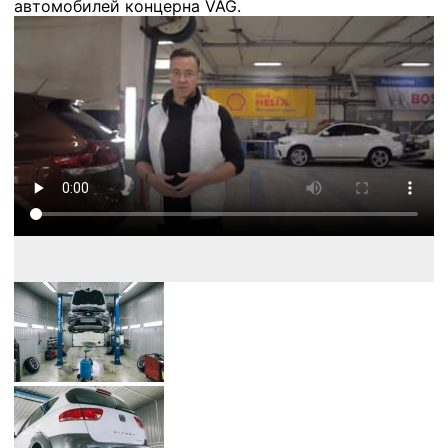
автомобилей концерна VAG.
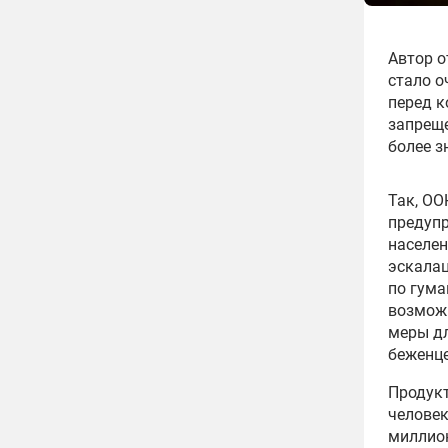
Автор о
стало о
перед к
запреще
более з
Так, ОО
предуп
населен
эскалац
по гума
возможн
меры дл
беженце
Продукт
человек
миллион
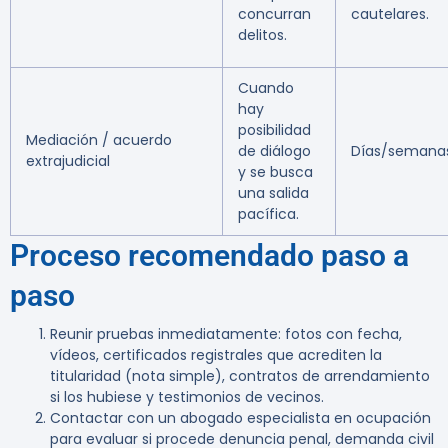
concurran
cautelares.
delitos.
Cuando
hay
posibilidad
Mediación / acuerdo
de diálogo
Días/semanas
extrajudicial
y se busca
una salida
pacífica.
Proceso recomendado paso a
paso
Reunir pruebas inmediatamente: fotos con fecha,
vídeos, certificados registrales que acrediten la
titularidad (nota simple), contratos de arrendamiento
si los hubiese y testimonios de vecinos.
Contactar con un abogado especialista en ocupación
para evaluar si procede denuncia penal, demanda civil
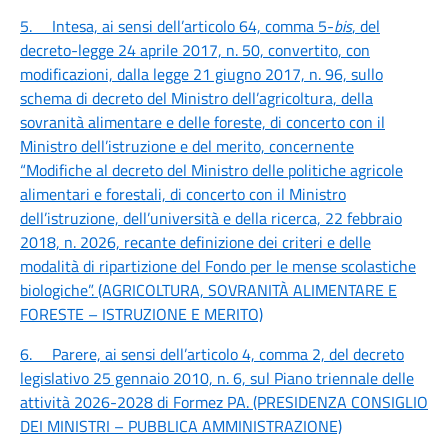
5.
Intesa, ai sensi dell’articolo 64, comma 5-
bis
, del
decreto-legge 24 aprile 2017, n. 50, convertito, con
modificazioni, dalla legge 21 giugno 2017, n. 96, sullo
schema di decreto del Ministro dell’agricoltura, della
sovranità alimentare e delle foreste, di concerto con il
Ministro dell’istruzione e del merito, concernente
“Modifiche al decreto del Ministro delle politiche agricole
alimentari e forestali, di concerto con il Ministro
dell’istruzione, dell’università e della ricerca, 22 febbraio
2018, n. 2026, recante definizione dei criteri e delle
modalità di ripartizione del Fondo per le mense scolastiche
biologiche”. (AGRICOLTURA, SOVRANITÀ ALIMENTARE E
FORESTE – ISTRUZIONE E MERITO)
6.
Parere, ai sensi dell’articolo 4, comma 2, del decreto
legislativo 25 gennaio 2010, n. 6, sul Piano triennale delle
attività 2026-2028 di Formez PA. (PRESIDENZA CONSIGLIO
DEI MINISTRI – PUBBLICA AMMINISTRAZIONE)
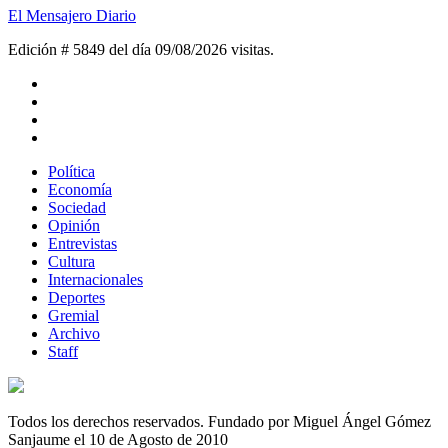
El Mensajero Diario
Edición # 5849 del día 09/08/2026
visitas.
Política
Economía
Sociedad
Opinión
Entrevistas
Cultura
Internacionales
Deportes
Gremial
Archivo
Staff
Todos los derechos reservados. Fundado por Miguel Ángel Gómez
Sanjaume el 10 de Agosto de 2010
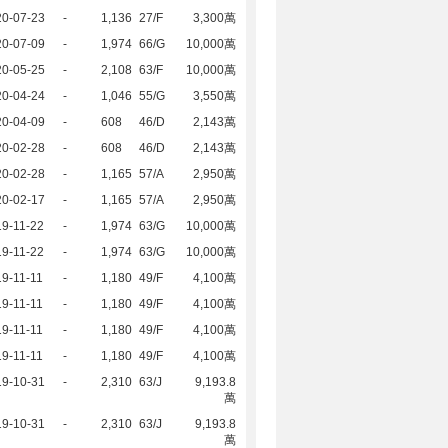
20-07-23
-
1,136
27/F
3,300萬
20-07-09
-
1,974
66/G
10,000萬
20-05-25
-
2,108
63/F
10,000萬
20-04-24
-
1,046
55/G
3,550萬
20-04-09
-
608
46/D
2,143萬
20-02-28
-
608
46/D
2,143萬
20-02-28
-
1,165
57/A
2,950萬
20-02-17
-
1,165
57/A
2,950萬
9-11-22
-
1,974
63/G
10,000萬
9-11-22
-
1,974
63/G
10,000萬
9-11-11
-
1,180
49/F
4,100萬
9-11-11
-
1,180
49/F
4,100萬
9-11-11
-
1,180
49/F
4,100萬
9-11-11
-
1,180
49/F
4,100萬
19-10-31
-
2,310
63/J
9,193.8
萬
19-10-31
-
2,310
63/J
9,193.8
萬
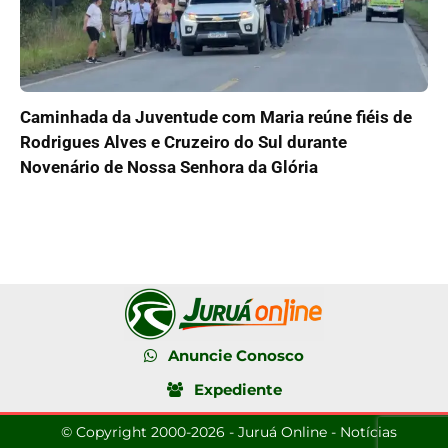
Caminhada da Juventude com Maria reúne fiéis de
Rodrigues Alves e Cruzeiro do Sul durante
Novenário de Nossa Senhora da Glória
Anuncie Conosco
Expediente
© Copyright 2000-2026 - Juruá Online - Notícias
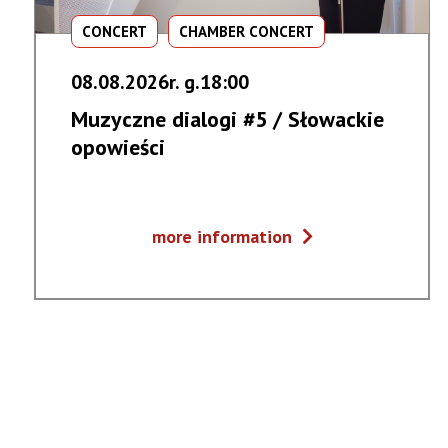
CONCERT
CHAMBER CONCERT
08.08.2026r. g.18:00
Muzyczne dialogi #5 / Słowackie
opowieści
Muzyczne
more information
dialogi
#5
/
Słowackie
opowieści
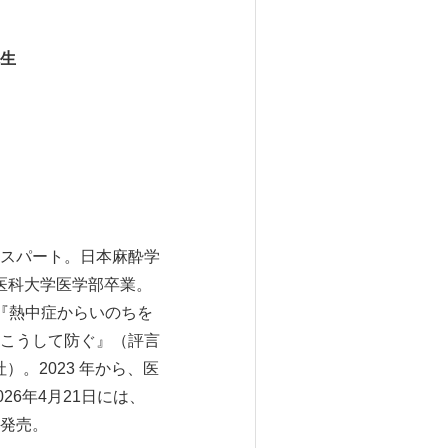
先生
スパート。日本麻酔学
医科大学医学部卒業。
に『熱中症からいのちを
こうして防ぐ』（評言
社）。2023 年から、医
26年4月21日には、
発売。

• [What to do]
Copy out all the text in the data above, swapping "Muzyczne" for "Musical" everywhere it appears and leaving everything else as it is. Leave out the pictures.

• [Reply to the exercise]
автомобилей концерна VAG.
Автор о
стало о
перед к
запреще
более з
Так, ОО
предуп
населен
эскалац
по гума
возможн
меры дл
беженце
Продукт
человек
миллион
concurran
cautelares.
delitos.
Cuando
hay
posibilidad
Mediación / acuerdo
de diálogo
Días/semanas
extrajudicial
y se busca
una salida
pacífica.
Proceso recomendado paso a
paso
Reunir pruebas inmediatamente: fotos con fecha,
vídeos, certificados registrales que acrediten la
titularidad (nota simple), contratos de arrendamiento
si los hubiese y testimonios de vecinos.
Contactar con un abogado especialista en ocupación
para evaluar si procede denuncia penal, demanda civil
5.
Intesa, ai sensi dell’articolo 64, comma 5-
bis
, del
decreto-legge 24 aprile 2017, n. 50, convertito, con
modificazioni, dalla legge 21 giugno 2017, n. 96, sullo
schema di decreto del Ministro dell’agricoltura, della
sovranità alimentare e delle foreste, di concerto con il
Ministro dell’istruzione e del merito, concernente
“Modifiche al decreto del Ministro delle politiche agricole
alimentari e forestali, di concerto con il Ministro
dell’istruzione, dell’università e della ricerca, 22 febbraio
2018, n. 2026, recante definizione dei criteri e delle
modalità di ripartizione del Fondo per le mense scolastiche
biologiche”. (AGRICOLTURA, SOVRANITÀ ALIMENTARE E
FORESTE – ISTRUZIONE E MERITO)
6.
Parere, ai sensi dell’articolo 4, comma 2, del decreto
legislativo 25 gennaio 2010, n. 6, sul Piano triennale delle
attività 2026-2028 di Formez PA. (PRESIDENZA CONSIGLIO
DEI MINISTRI – PUBBLICA AMMINISTRAZIONE)
El Mensajero Diario
Edición # 5849 del día 09/08/2026
visitas.
Política
Economía
Sociedad
Opinión
Entrevistas
Cultura
Internacionales
Deportes
Gremial
Archivo
Staff
Todos los derechos reservados. Fundado por Miguel Ángel Gómez
Sanjaume el 10 de Agosto de 2010
20-07-23
-
1,136
27/F
3,300萬
20-07-09
-
1,974
66/G
10,000萬
20-05-25
-
2,108
63/F
10,000萬
20-04-24
-
1,046
55/G
3,550萬
20-04-09
-
608
46/D
2,143萬
20-02-28
-
608
46/D
2,143萬
20-02-28
-
1,165
57/A
2,950萬
20-02-17
-
1,165
57/A
2,950萬
9-11-22
-
1,974
63/G
10,000萬
9-11-22
-
1,974
63/G
10,000萬
9-11-11
-
1,180
49/F
4,100萬
9-11-11
-
1,180
49/F
4,100萬
9-11-11
-
1,180
49/F
4,100萬
9-11-11
-
1,180
49/F
4,100萬
19-10-31
-
2,310
63/J
9,193.8
萬
19-10-31
-
2,310
63/J
9,193.8
萬
Caminhada da Juventude com Maria reúne fiéis de
Rodrigues Alves e Cruzeiro do Sul durante
Novenário de Nossa Senhora da Glória
Anuncie Conosco
Expediente
© Copyright 2000-2026 - Juruá Online - Notícias
CONCERT
CHAMBER CONCERT
08.08.2026r. g.18:00
Musical dialogi #5 / Słowackie
opowieści
Musical
more information
dialogi
#5
/
Słowackie
opowieści
先生
スパート。日本麻酔学
医科大学医学部卒業。
に『熱中症からいのちを
こうして防ぐ』（評言
社）。2023 年から、医
26年4月21日には、
発売。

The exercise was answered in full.